* _Set exercise_
Copy the lines running from the line with "collection date: 1891-05-14" to the line with "plant description /", word for word, and nothing else.
◆ ◆ ◆ ◆
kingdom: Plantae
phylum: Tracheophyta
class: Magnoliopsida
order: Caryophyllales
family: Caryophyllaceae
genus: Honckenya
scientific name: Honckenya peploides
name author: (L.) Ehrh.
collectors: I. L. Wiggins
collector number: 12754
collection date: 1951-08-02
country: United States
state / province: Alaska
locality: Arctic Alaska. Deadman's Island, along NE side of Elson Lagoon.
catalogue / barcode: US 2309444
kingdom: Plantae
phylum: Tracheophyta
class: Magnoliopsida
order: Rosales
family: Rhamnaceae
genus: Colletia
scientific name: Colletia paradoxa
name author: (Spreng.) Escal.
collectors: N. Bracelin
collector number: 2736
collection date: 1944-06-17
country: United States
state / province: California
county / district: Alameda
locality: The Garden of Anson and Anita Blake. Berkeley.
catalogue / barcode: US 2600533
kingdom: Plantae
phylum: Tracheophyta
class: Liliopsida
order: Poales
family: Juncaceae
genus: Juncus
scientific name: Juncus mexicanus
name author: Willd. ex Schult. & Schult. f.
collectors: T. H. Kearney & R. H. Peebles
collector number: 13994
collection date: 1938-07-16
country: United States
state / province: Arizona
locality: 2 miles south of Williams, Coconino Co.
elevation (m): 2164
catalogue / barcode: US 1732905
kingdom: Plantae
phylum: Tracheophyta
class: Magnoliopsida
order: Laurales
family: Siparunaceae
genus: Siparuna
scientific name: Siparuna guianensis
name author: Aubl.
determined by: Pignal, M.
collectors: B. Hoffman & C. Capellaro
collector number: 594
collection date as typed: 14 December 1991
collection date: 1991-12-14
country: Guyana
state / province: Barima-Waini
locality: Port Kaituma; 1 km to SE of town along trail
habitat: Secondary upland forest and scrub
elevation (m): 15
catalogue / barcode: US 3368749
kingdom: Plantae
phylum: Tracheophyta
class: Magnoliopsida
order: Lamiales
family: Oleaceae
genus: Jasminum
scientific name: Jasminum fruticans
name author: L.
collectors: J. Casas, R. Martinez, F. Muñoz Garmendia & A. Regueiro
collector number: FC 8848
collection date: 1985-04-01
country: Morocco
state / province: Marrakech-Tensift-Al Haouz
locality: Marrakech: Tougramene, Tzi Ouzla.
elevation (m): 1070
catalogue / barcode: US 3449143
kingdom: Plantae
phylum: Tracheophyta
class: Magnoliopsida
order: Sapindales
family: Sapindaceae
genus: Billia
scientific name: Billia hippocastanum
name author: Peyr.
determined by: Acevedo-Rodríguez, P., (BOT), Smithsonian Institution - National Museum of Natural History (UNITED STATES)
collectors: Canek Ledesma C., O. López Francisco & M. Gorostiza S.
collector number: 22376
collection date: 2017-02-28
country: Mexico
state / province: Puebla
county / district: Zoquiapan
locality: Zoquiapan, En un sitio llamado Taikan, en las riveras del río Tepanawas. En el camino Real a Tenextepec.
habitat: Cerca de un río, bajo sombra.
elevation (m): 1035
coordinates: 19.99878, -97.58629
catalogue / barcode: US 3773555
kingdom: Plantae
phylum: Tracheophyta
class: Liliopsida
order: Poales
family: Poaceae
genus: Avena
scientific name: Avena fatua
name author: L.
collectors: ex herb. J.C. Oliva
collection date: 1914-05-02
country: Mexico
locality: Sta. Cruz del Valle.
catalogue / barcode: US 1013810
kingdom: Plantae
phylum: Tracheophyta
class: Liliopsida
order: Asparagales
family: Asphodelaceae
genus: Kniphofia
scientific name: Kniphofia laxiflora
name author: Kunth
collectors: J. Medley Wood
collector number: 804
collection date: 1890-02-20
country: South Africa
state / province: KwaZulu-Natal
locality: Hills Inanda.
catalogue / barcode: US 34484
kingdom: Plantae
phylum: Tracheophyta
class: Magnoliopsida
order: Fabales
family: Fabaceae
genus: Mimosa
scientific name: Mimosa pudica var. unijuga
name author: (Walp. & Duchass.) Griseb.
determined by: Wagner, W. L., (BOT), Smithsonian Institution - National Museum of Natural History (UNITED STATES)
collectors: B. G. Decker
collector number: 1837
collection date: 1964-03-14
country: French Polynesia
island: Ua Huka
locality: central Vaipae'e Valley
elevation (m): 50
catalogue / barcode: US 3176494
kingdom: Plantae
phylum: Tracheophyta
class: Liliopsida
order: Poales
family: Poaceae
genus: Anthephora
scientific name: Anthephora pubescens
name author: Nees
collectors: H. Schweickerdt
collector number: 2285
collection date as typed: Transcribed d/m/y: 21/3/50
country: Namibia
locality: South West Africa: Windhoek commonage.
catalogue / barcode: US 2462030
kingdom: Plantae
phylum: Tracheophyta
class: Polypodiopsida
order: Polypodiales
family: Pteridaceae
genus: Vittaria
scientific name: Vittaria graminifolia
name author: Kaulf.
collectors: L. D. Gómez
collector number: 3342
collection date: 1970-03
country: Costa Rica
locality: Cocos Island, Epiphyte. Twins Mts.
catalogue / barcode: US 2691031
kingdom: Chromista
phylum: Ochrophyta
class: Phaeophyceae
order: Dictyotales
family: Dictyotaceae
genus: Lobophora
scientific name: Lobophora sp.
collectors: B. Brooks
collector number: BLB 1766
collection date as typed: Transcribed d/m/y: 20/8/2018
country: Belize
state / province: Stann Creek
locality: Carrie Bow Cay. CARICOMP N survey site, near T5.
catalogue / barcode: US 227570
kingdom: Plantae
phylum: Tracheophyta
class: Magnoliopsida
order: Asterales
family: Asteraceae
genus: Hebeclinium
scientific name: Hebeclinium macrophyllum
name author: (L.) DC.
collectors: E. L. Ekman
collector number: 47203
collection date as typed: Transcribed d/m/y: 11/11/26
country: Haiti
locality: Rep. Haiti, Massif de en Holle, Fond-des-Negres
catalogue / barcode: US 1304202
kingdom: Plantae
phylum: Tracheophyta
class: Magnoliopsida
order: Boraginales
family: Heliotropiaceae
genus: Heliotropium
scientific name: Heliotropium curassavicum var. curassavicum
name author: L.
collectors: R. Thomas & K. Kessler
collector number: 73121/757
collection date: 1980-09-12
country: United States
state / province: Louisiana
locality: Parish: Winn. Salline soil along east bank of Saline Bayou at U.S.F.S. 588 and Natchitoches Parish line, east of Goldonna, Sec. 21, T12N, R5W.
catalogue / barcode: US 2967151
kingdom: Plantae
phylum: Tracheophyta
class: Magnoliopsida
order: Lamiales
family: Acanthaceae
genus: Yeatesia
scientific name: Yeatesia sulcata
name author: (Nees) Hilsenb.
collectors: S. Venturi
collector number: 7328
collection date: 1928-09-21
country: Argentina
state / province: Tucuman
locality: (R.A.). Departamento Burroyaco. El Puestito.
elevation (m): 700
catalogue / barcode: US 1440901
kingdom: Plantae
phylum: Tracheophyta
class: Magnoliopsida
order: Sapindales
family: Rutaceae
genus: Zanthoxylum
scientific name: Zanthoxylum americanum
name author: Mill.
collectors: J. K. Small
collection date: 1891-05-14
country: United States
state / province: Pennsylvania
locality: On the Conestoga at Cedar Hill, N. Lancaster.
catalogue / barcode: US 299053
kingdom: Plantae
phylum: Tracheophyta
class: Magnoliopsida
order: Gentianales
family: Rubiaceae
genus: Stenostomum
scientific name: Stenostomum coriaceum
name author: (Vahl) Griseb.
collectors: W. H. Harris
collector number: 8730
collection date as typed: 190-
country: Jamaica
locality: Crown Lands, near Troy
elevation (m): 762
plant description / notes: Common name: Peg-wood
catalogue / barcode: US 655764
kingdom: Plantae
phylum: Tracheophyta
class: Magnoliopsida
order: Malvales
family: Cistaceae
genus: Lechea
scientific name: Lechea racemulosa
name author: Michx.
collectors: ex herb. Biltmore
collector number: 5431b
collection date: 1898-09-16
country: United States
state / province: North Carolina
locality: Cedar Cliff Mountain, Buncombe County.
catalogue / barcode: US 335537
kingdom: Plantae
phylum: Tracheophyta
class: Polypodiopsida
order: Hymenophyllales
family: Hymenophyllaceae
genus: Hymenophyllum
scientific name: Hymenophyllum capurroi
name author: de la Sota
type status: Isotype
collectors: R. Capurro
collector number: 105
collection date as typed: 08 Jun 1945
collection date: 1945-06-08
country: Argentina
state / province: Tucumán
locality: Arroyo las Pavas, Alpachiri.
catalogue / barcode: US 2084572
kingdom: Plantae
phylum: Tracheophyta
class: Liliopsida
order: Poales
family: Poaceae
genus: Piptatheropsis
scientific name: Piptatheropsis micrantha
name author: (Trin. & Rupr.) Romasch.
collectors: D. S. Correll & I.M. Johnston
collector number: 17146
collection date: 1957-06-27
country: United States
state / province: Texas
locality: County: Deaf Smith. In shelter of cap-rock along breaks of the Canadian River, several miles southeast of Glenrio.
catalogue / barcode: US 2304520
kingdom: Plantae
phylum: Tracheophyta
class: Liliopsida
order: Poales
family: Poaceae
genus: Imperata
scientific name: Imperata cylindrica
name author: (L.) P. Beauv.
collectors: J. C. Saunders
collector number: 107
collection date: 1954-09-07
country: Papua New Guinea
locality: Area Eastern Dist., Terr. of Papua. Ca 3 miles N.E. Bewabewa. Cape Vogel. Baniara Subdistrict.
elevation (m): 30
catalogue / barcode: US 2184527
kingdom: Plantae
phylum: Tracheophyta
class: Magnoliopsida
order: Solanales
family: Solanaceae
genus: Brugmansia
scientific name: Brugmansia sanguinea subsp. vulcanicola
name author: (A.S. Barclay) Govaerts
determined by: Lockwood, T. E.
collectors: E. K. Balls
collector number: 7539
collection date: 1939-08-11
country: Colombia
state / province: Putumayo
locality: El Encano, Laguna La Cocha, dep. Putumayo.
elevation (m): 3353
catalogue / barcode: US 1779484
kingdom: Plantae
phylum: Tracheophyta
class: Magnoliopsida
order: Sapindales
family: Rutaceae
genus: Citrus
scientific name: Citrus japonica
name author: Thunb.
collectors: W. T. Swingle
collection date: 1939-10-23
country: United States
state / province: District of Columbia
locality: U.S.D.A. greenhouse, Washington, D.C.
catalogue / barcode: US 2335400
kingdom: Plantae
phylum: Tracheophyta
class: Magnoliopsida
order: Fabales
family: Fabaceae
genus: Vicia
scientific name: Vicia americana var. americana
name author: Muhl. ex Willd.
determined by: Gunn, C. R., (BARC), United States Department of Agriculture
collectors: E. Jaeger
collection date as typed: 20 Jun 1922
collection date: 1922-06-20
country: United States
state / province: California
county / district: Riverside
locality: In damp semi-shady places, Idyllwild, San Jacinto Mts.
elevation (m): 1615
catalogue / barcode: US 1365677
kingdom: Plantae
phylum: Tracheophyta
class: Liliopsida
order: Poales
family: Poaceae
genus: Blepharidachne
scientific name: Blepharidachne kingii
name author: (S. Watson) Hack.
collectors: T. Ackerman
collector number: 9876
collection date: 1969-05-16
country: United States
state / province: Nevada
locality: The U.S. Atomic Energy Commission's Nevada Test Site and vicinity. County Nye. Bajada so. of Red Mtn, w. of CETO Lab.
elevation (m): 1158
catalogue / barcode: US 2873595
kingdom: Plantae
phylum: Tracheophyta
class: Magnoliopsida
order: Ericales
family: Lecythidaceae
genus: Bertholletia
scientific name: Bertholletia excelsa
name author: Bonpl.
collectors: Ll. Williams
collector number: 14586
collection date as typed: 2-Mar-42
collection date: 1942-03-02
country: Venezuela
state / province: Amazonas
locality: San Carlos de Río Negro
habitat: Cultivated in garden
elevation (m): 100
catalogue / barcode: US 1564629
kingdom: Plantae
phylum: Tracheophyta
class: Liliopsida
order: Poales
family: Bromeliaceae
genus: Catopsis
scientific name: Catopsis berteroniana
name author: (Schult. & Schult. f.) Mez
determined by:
◆ ◆ ◆ ◆
* _Solution to this problem_
collection date: 1891-05-14
country: United States
state / province: Pennsylvania
locality: On the Conestoga at Cedar Hill, N. Lancaster.
catalogue / barcode: US 299053
kingdom: Plantae
phylum: Tracheophyta
class: Magnoliopsida
order: Gentianales
family: Rubiaceae
genus: Stenostomum
scientific name: Stenostomum coriaceum
name author: (Vahl) Griseb.
collectors: W. H. Harris
collector number: 8730
collection date as typed: 190-
country: Jamaica
locality: Crown Lands, near Troy
elevation (m): 762
plant description / notes: Common name: Peg-wood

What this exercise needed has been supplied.